MAHKEMESİ : İZMİR BÖLGE ADLİYE MAHKEMESİ 1. HUKUK DAİRESİ
İLK DERECE MAHKEMESİ : FETHİYE 1. ASLİYE HUKUK MAHKEMESİ
Taraflar arasındaki tapu iptali ve tescil istemli dava sonunda İzmir Bölge Adliye Mahkemesi 1. Hukuk Dairesince verilen 01.03.2022 tarihli, 2019/2269 Esas ve 2022/510 Karar sayılı karar, yasal süre içerisinde davacı vekili tarafından duruşma istemli temyiz edilmiş olmakla; duruşma günü olarak saptanan 04/10/2022 Salı günü için yapılan tebligat üzerine temyiz eden davacı ... vekili Avukat ... geldi. Davetiye tebliğine rağmen davalılar ... v.d. vekili gelmedi. Yokluğunda duruşmaya başlandı, süresinde verildiği ve kayıt olunduğu anlaşılan temyiz dilekçesinin kabulüne karar verildikten sonra, gelen vekilin sözlü açıklamaları dinlendi, duruşmanın bittiği bildirildi, iş karara bırakıldı, bilhare dosya incelenerek gereği düşünüldü:
I. DAVA
Davacı mirasbırakanları ...'in maliki olduğu 499 ada 2 parsel sayılı taşınmazını 27/02/2001 tarihinde, 505 ada 63 parsel taşınmazını 02/02/2001 tarihinde, 676 ada 11 parsel taşınmazdaki 1/3 hissesini, 28/08/2001 tarihinde, 557 parsel (yeni 45 ada 5 parsel) taşınmazdaki 3/4 hissesini 28/11/2013 tarihinde satış göstermek suretiyle davalılardan oğlu ...'e, yine murisin adına kayıtlı 1985 parsel (yeni 676 ada 10 parsel) sayılı taşınmazını 28/11/2013 tarihli satış işlemi ile gelini olan diğer davalı ...'e temlik ettiğini, yapılan tüm işlemlerin mirastan mal kaçırma amaçlı ve muvazaalı olduğunu ileri sürerek dava konusu taşınmazların tapu kayıtlarının iptali ile payı oranında adına tesciline karar verilmesini istemiştir.
II. CEVAP
Davalılar, muris ...'in vefatına kadar kendileri tarafından bakıldığını, evlat olarak her türlü vazife ve sorumluluklarını yerine getirdiklerini, davaya konu 499 ada 2 parsel sayılı taşınmazın tarla vasfında olduğunu ve 02/02/2001 tarihinde ...'e babası tarafından satıldığını, aynı tarihte diğer mirasçı ...'ya 1391 sayılı parsel ve davacı ...'e de 688 sayılı parselin satıldığını, 676 ada 11 nolu parselin diğer hissedarlardan satın alındığını, 557 parsel sayılı taşınmazın 3/4 hissesinin ve 1985 parsel sayılı taşınmazın da bedelinin ödenerek alındığını, murisin hayırsever bir insan olduğunu ve bu mallarının gelirini hayır işlerinde kullandığını, ayrıca aile bireylerine de maddi olarak destek olduğunu, murisin terekesindeki malların devrine ilişkin bütün tasarrufların gerçek olduğunu belirterek, davanın reddini savunmuşlardır.
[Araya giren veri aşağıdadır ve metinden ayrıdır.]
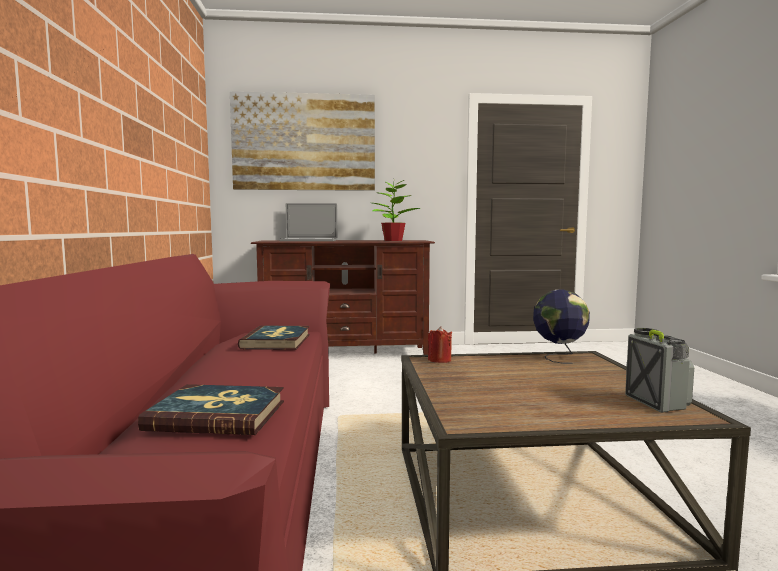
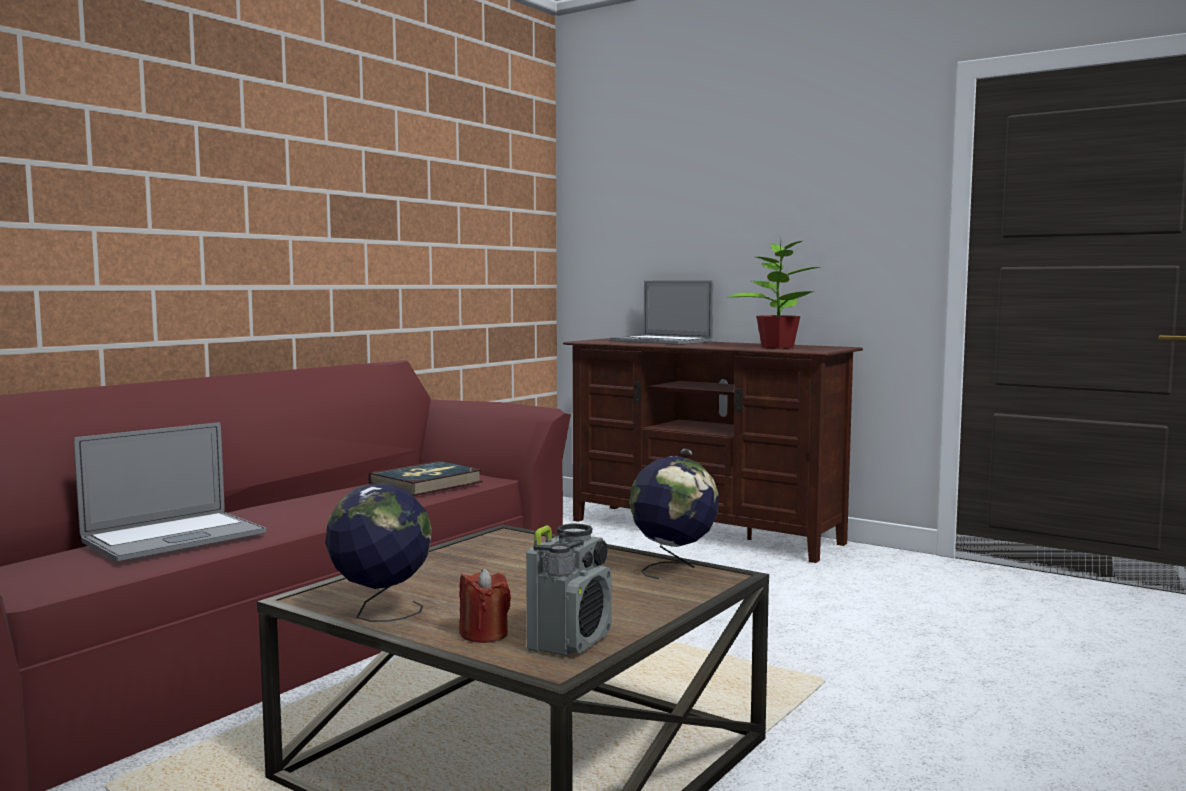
camera: 40 degrees right, 0 degrees up
(217, 415) = (174, 537): book -> laptop
(304, 142) = (675, 183): picture -> none
(439, 360) = (518, 538): red candle -> red candle (484, 634)
(535, 419) = (381, 613): none -> globe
III. İLK DERECE MAHKEMESİ KARARI
Fethiye 1. Asliye Hukuk Mahkemesinin 27/06/2019 tarihli ve 2015/748 E., 2019/368 Karar sayılı kararıyla; davanın niteliği gereği murisin muvazaalı olarak devir yaptığının davacı tarafından ispatlanması gerektiği, keşifte ve sonraki celselerde beyanları alınan davacı tanıklarının, murisin muvazaalı olarak devir yaptığını tutarlı, kuşkudan uzak ve çelişkisiz olarak ortaya koyamadıkları, murisin denkleştirme amacı ile hareket ettiği gerekçesiyle davanın reddine karar verilmiştir.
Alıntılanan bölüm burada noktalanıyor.